“Can you just get us in The Straits Times?”
I hear this question at least once a week. And sure, I can probably make that happen. But if that's where the conversation ends, we're missing the bigger strategic picture.
Here's the truth: saying PR is just media relations is like saying a smartphone is just for making calls. Technically accurate, wildly incomplete, and missing the entire point of why it matters.
The real question isn't whether you can land a headline. It's whether that headline reaches the people who actually matter to your business, whether it changes their perception, and whether it contributes to measurable outcomes that move your strategic goals forward.
Ranking reach and relevance
A placement in a prestigious national title looks impressive in a coverage report. But I've worked with B2B tech companies whose target audience of 200 enterprise CIOs never read general business media. I've seen healthcare startups chase mainstream coverage while hospital administrators who make purchasing decisions rely entirely on industry publications and peer networks.
The audience question changes everything.
A fintech targeting retail investors needs completely different channels than one courting institutional funds. A sustainability initiative meant to influence policymakers won't gain traction through consumer lifestyle media, no matter how broad the readership.
In my experience working across sectors, the most effective media strategies start with brutal honesty about who needs to see the message and where they actually consume information. Sometimes that's a niche trade publication with 5,000 highly qualified readers. Sometimes it's a podcast that reaches exactly the decision-makers you need. Sometimes it's not traditional media at all.
This audience-first thinking extends beyond media relations. Your internal communications need to reach employees in ways they actually engage with, not just through company-wide emails nobody reads. Your stakeholder engagement needs to meet investors, partners, and communities where they are, not where it's convenient for you to communicate.
The shift from “big name placement” to “right audience reach” requires different metrics, different strategies, and often uncomfortable conversations about vanity versus value.
From visibility to credibility
Coverage gets you seen. Strategic communications build belief.
I learned this distinction during a crisis situation in which a client received extensive media coverage explaining their position. The articles ran in major publications. The impressions looked great in reports. But three months later, stakeholder surveys showed trust had barely moved. Why?
Because visibility without consistency is just noise.
Credibility develops through integrated touchpoints over time. It's the media interview backed by thought leadership content that demonstrates depth. It's the external messaging that aligns with what employees are saying on LinkedIn. It's the crisis response that matches your stated values from six months ago. It's the sustainability claims that ESG reports actually substantiate.
The communications landscape has fundamentally changed how credibility forms. Your audience isn't just reading about you in one outlet and forming an opinion. They're triangulating between your media coverage, your employees' Glassdoor reviews, your leadership's social media presence, your response to criticism, and what your customers say in forums you'll never monitor.
This reality makes integration the real differentiator.

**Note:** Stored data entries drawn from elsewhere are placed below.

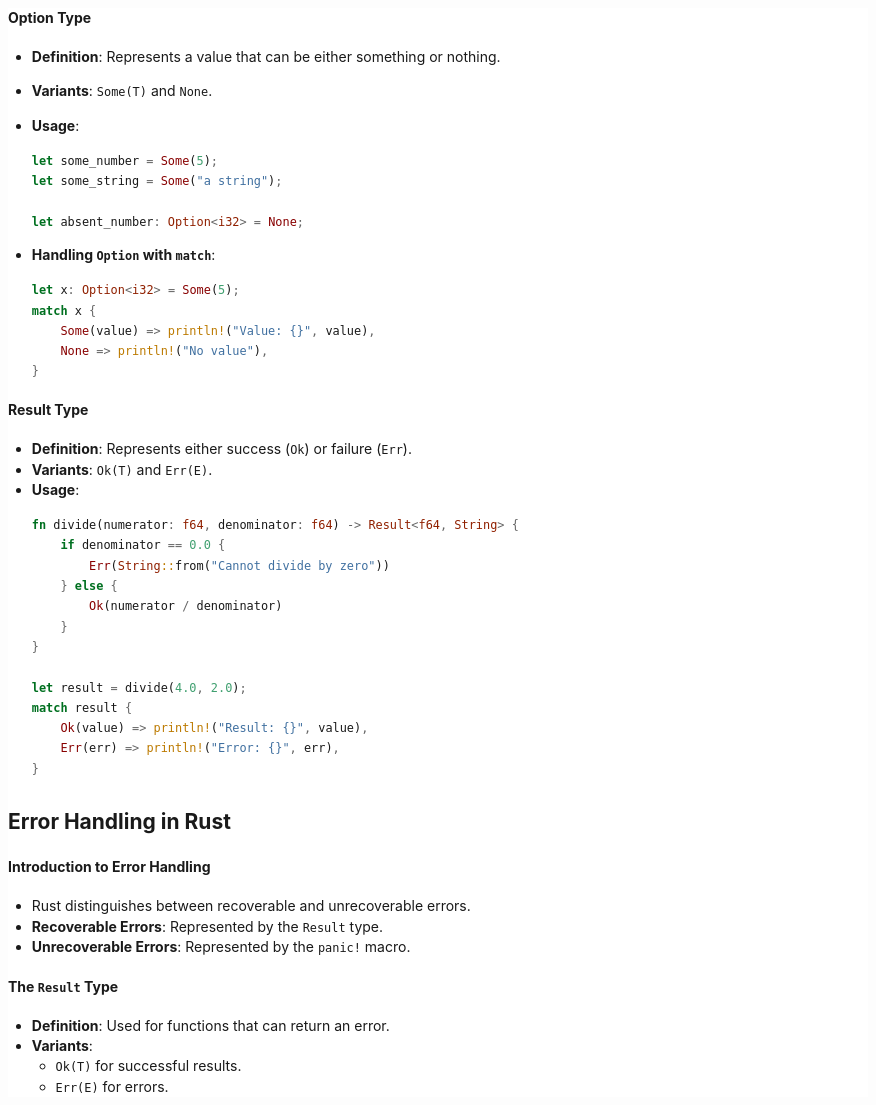 #### Option Type
- **Definition**: Represents a value that can be either something or nothing.
- **Variants**: `Some(T)` and `None`.
- **Usage**:
  ```rust
  let some_number = Some(5);
  let some_string = Some("a string");

  let absent_number: Option<i32> = None;
  ```

- **Handling `Option` with `match`**:
  ```rust
  let x: Option<i32> = Some(5);
  match x {
      Some(value) => println!("Value: {}", value),
      None => println!("No value"),
  }
  ```

#### Result Type
- **Definition**: Represents either success (`Ok`) or failure (`Err`).
- **Variants**: `Ok(T)` and `Err(E)`.
- **Usage**:
  ```rust
  fn divide(numerator: f64, denominator: f64) -> Result<f64, String> {
      if denominator == 0.0 {
          Err(String::from("Cannot divide by zero"))
      } else {
          Ok(numerator / denominator)
      }
  }

  let result = divide(4.0, 2.0);
  match result {
      Ok(value) => println!("Result: {}", value),
      Err(err) => println!("Error: {}", err),
  }
  ```

## Error Handling in Rust

#### Introduction to Error Handling
- Rust distinguishes between recoverable and unrecoverable errors.
- **Recoverable Errors**: Represented by the `Result` type.
- **Unrecoverable Errors**: Represented by the `panic!` macro.

#### The `Result` Type
- **Definition**: Used for functions that can return an error.
- **Variants**:
  - `Ok(T)` for successful results.
  - `Err(E)` for errors.
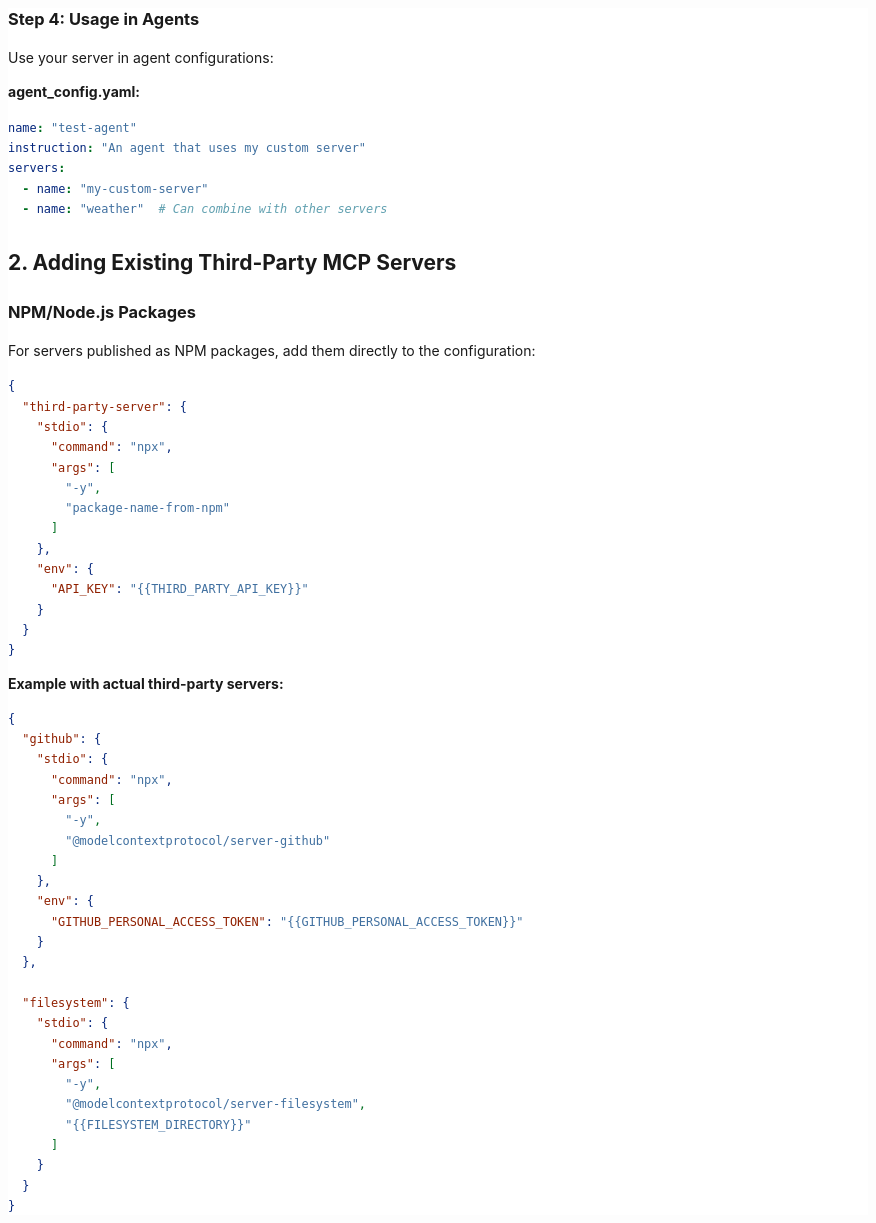 ### Step 4: Usage in Agents

Use your server in agent configurations:

**agent_config.yaml:**
```yaml
name: "test-agent"
instruction: "An agent that uses my custom server"
servers:
  - name: "my-custom-server"
  - name: "weather"  # Can combine with other servers
```

## 2. Adding Existing Third-Party MCP Servers

### NPM/Node.js Packages

For servers published as NPM packages, add them directly to the configuration:

```json
{
  "third-party-server": {
    "stdio": {
      "command": "npx",
      "args": [
        "-y",
        "package-name-from-npm"
      ]
    },
    "env": {
      "API_KEY": "{{THIRD_PARTY_API_KEY}}"
    }
  }
}
```

**Example with actual third-party servers:**
```json
{
  "github": {
    "stdio": {
      "command": "npx", 
      "args": [
        "-y",
        "@modelcontextprotocol/server-github"
      ]
    },
    "env": {
      "GITHUB_PERSONAL_ACCESS_TOKEN": "{{GITHUB_PERSONAL_ACCESS_TOKEN}}"
    }
  },
  
  "filesystem": {
    "stdio": {
      "command": "npx",
      "args": [
        "-y", 
        "@modelcontextprotocol/server-filesystem",
        "{{FILESYSTEM_DIRECTORY}}"
      ]
    }
  }
}
```

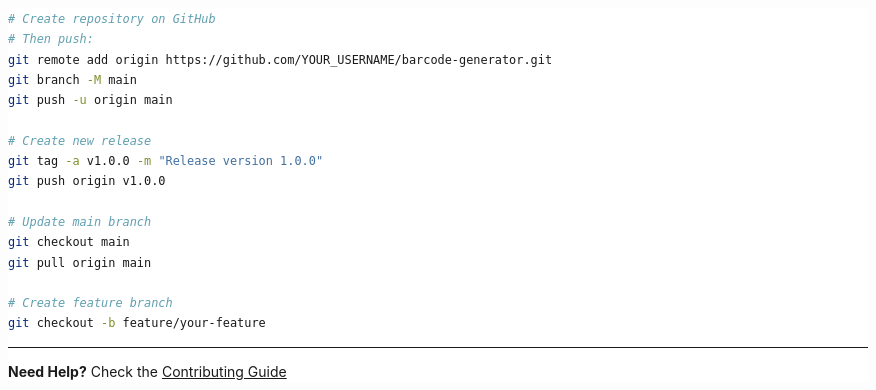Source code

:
 ```bash
# Create repository on GitHub
# Then push:
git remote add origin https://github.com/YOUR_USERNAME/barcode-generator.git
git branch -M main
git push -u origin main

# Create new release
git tag -a v1.0.0 -m "Release version 1.0.0"
git push origin v1.0.0

# Update main branch
git checkout main
git pull origin main

# Create feature branch
git checkout -b feature/your-feature
```

---

**Need Help?** Check the [Contributing Guide](../CONTRIBUTING.md)
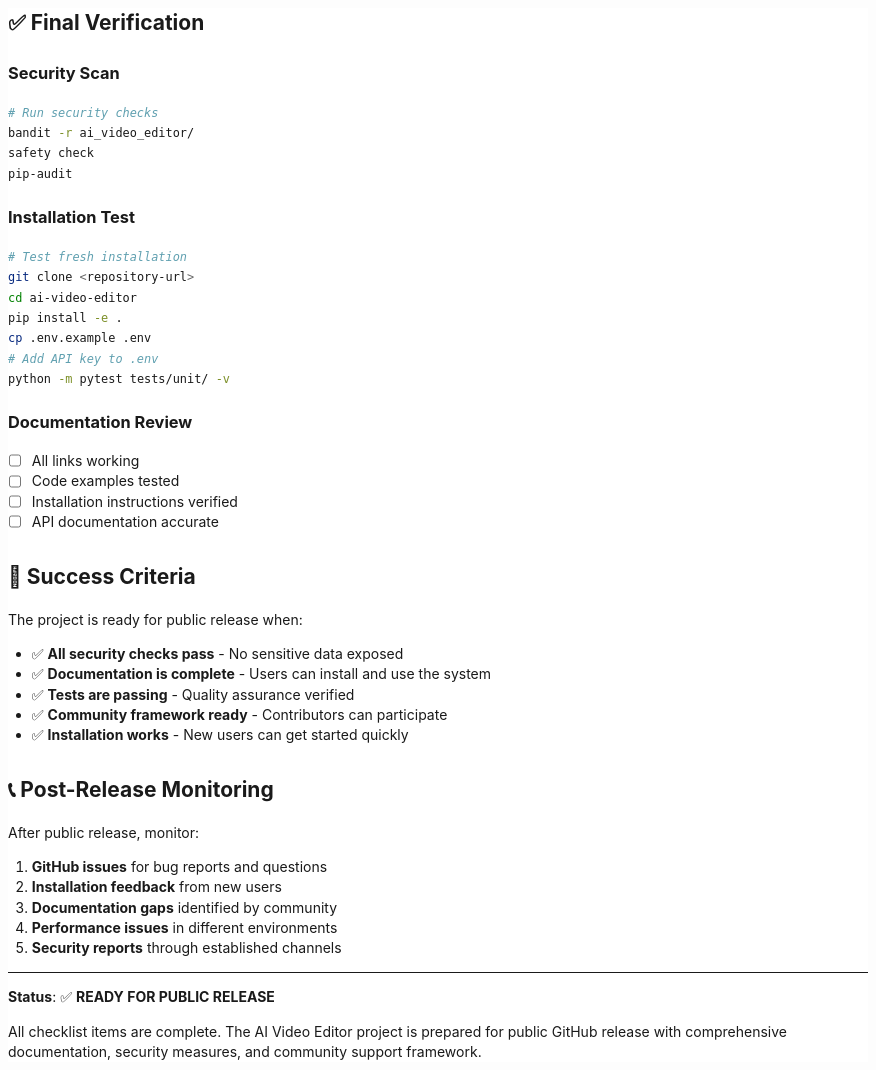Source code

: ## ✅ Final Verification

### Security Scan
```bash
# Run security checks
bandit -r ai_video_editor/
safety check
pip-audit
```

### Installation Test
```bash
# Test fresh installation
git clone <repository-url>
cd ai-video-editor
pip install -e .
cp .env.example .env
# Add API key to .env
python -m pytest tests/unit/ -v
```

### Documentation Review
- [ ] All links working
- [ ] Code examples tested
- [ ] Installation instructions verified
- [ ] API documentation accurate

## 🎯 Success Criteria

The project is ready for public release when:

- ✅ **All security checks pass** - No sensitive data exposed
- ✅ **Documentation is complete** - Users can install and use the system
- ✅ **Tests are passing** - Quality assurance verified
- ✅ **Community framework ready** - Contributors can participate
- ✅ **Installation works** - New users can get started quickly

## 📞 Post-Release Monitoring

After public release, monitor:
1. **GitHub issues** for bug reports and questions
2. **Installation feedback** from new users
3. **Documentation gaps** identified by community
4. **Performance issues** in different environments
5. **Security reports** through established channels

---

**Status**: ✅ **READY FOR PUBLIC RELEASE**

All checklist items are complete. The AI Video Editor project is prepared for public GitHub release with comprehensive documentation, security measures, and community support framework.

When media relations, internal communications, and stakeholder engagement operate as separate functions, the narrative fractures. Employees hear about company news through external coverage rather than through internal channels. Investors get different messages than customers. Crisis responses contradict your normal positioning.
The organisations I've seen build genuine credibility treat every communication channel as part of a connected system. The external narrative and internal reality align. The media messaging and stakeholder communications reinforce each other. The content strategy and crisis protocols work from the same strategic foundation.
Measuring what actually matters
Here's where most PR measurement falls apart: counting outputs instead of outcomes.
Coverage clips and impression numbers tell you about distribution. They don't tell you about impact. Did investor confidence increase? Did employee trust improve? Did customer engagement shift? Did stakeholder perception change in ways that advance your strategic objectives?
I've worked with clients who celebrated landing 50 media placements while their sales pipeline stayed flat. I've also worked with clients who secured five highly targeted pieces of coverage and saw measurable movement in brand consideration among their specific decision-maker audience.
The difference comes down to connecting communications activity to business outcomes. This requires different measurement frameworks than traditional media monitoring provides. It means tracking sentiment changes among specific stakeholder groups. It means correlating communications timing with business metrics. It means having honest conversations about whether your PR efforts actually influenced the behaviors and perceptions that matter.
For crisis management, outcomes mean measuring reputation resilience and recovery speed, not just media volume. For internal communications, success looks like employee understanding and alignment, not just email open rates. For stakeholder engagement, impact shows up in relationship strength and trust metrics, not just meeting frequency.
This outcome-focused approach changes how you allocate resources. It might mean investing more in targeted stakeholder engagement and less in broad media outreach. It might mean prioritising employee advocacy programs over external PR campaigns. It might mean building crisis preparedness infrastructure that never generates a single media clip but protects reputation when it matters most.
The strategic question isn't “Did we get coverage?” It's “Did our communications advance our business objectives in measurable ways?”
Media relations opens important doors. But strategic PR builds credibility, reaches the right audiences, and drives the outcomes that actually transform those opportunities into business value. The headline might be where the story starts. The real work determines where it goes.